Writing a scanner-generator (see Lex in C) in Squeak, or using TGen, would be a huge addition to the language. The WordMatcher from M1 would have been a series of rules and actions to do when those rules are encountered instead of a jumble of loops, OrderedCollections, and unclear code. This new utility would generate a class that has matches for regular expressions, which would allow Squeak to scan and the parse (see Yacc in C) any file and organize it into a logical format or program. This addition to the language would make it easy to write a browser program or even a new language specification that could be written on top of the Squeak platform. This important class would add much functionality to the core of the Squeak programming language.
State machine functionality within Squeak would allow the language to control devices in everyday life easily.

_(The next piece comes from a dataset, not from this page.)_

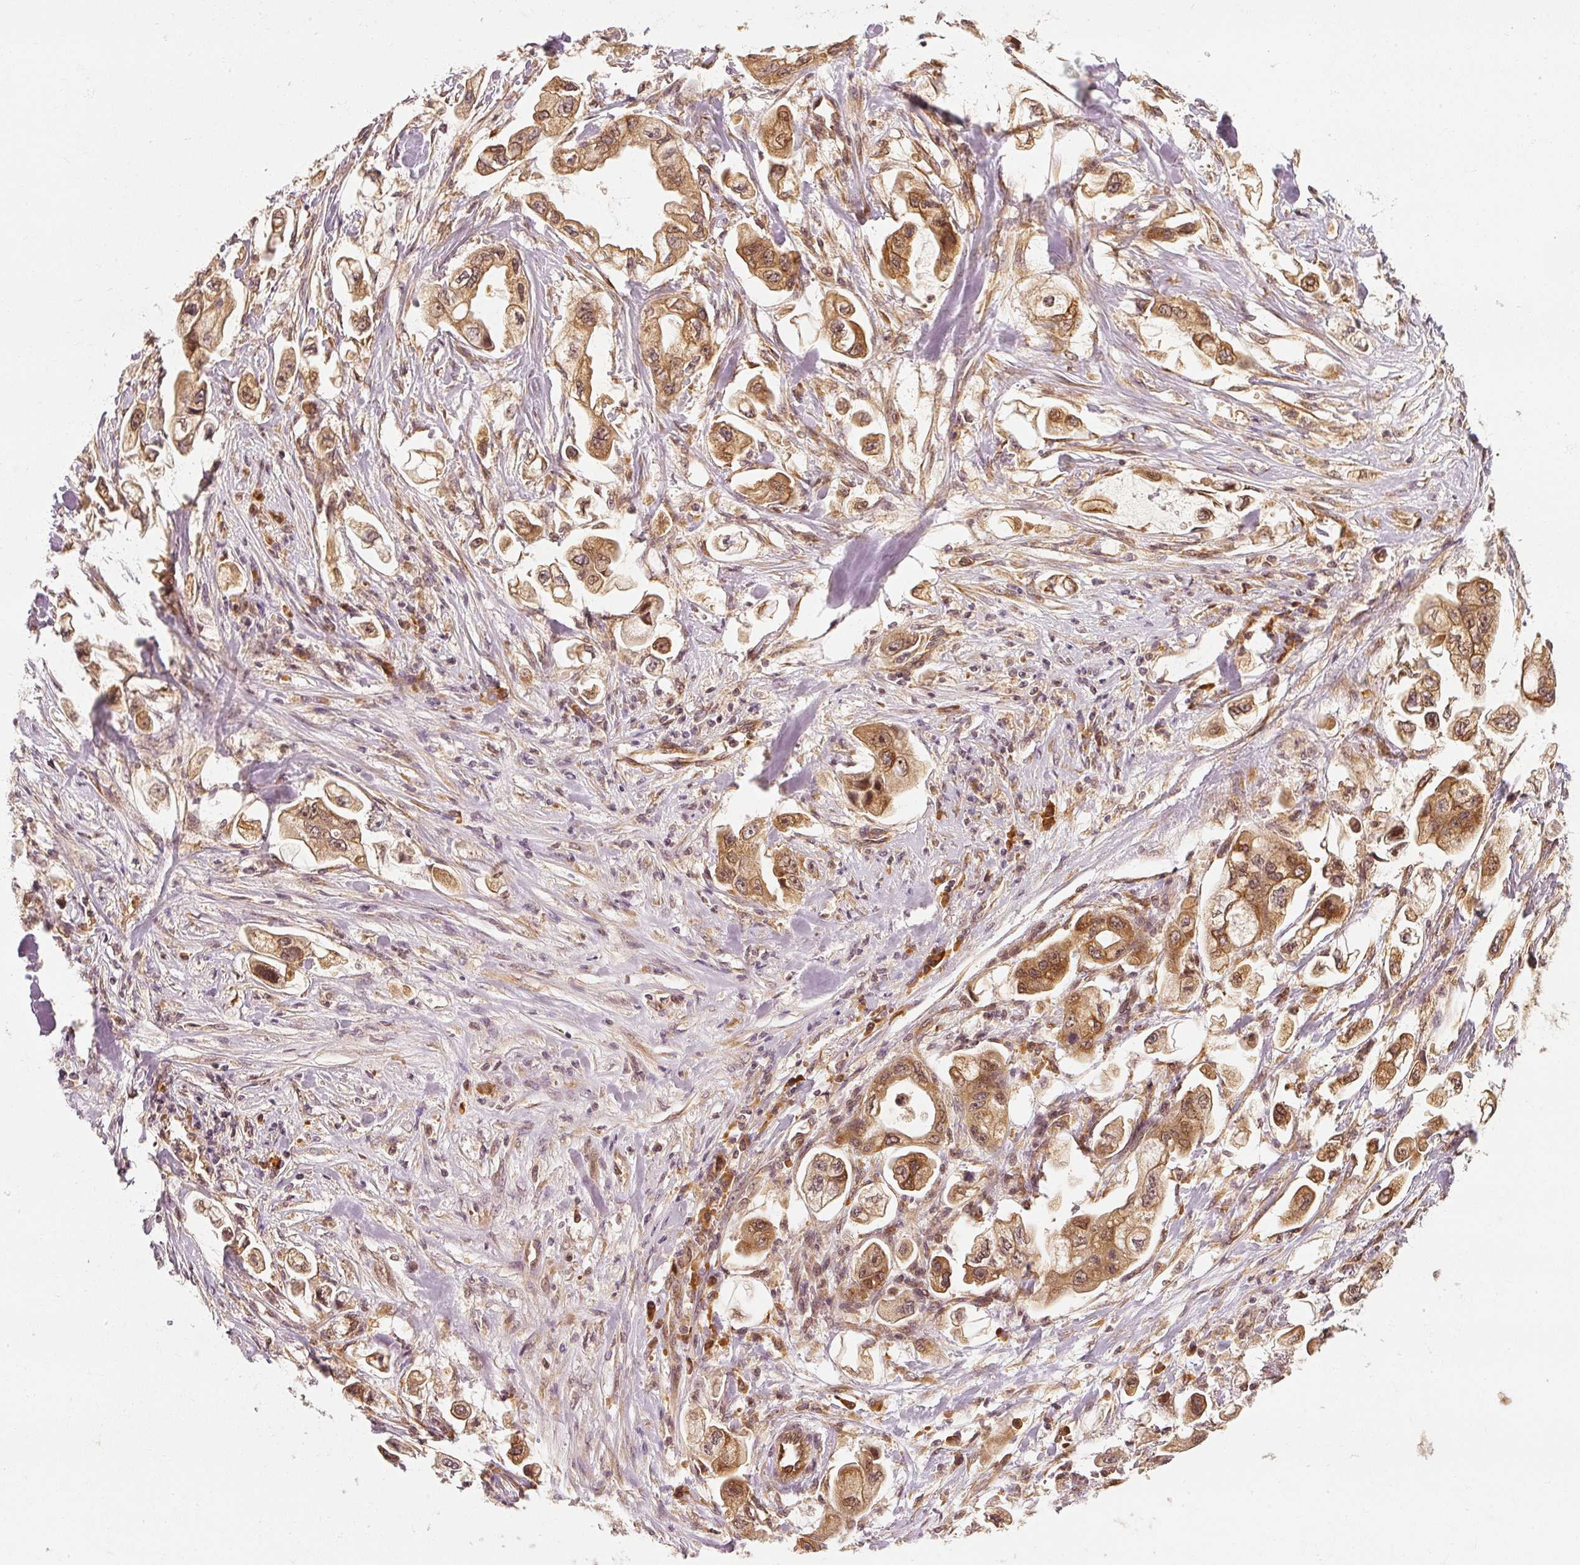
{"staining": {"intensity": "moderate", "quantity": ">75%", "location": "cytoplasmic/membranous"}, "tissue": "stomach cancer", "cell_type": "Tumor cells", "image_type": "cancer", "snomed": [{"axis": "morphology", "description": "Adenocarcinoma, NOS"}, {"axis": "topography", "description": "Stomach"}], "caption": "Human stomach adenocarcinoma stained for a protein (brown) displays moderate cytoplasmic/membranous positive staining in about >75% of tumor cells.", "gene": "EEF1A2", "patient": {"sex": "male", "age": 62}}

Enumerating several integers within Squeak and writing a deterministic finite automata, or non-deterministic finite automata that can control a device easily is where Squeak could use some improvement. This could also allow the creation of a language that could be written upon the Squeak VM-based environment such as a programming language for kids that has very few commands and lets them draw and animate (see Logo) on a canvas set up by Squeak for their use.

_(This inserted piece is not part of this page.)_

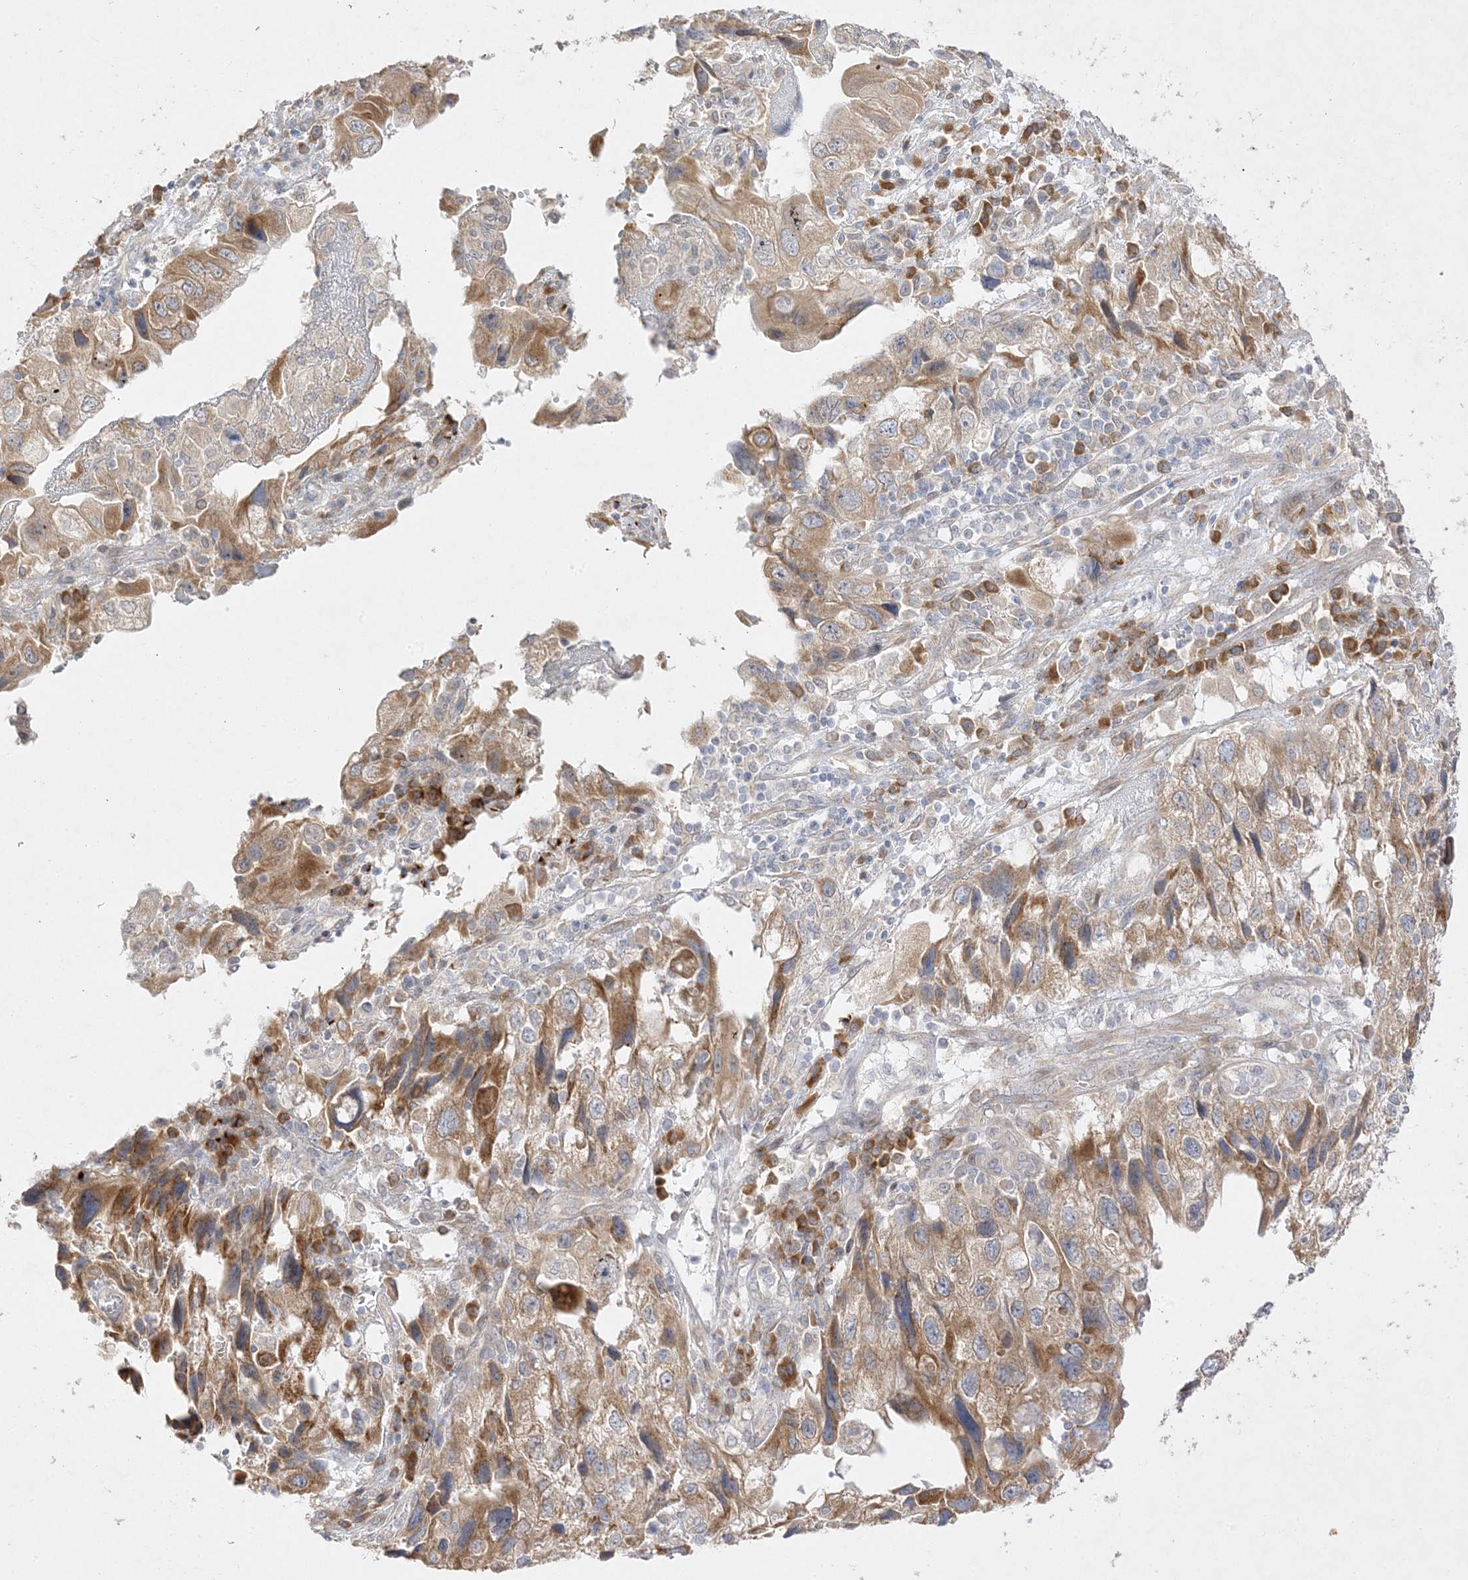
{"staining": {"intensity": "moderate", "quantity": ">75%", "location": "cytoplasmic/membranous"}, "tissue": "endometrial cancer", "cell_type": "Tumor cells", "image_type": "cancer", "snomed": [{"axis": "morphology", "description": "Adenocarcinoma, NOS"}, {"axis": "topography", "description": "Endometrium"}], "caption": "Endometrial cancer stained with immunohistochemistry (IHC) exhibits moderate cytoplasmic/membranous positivity in about >75% of tumor cells.", "gene": "C2CD2", "patient": {"sex": "female", "age": 49}}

Using these two new Squeak classes a programmer could set up a parser that recognizes states that controls something as complicated as a missile, with a few hundred states, or even as simple as a garage door, with only a few states. Also, as previously mentioned, a new language specification could be invented involving very simple commands that can do relatively simple tasks based upon the previously existing Squeak methods and classes. A command like make box, or make box bigger, would execute background Squeak code in a MVC or Morphic environment that would do the low-level coding involving the pen and the points. This would be extremely useful for people who are just learning to program and need something light on syntax and fairly easy to learn. This new “language,” run on top of the Squeak VM would protect them and their computer from coding errors sufficiently. This could be a very strong point for Squeak, because after using the make up language, the user could transition into Squeak and more powerful languages more easily.
In conclusion, Squeak could build upon itself and make an educational learning language utilizing tools added into the language specification so more entry-level programmers can get a strong object-oriented base in programming. This would elevate Squeak use to more educational institutes and would encourage use of Squeak as a further programming language in their classes.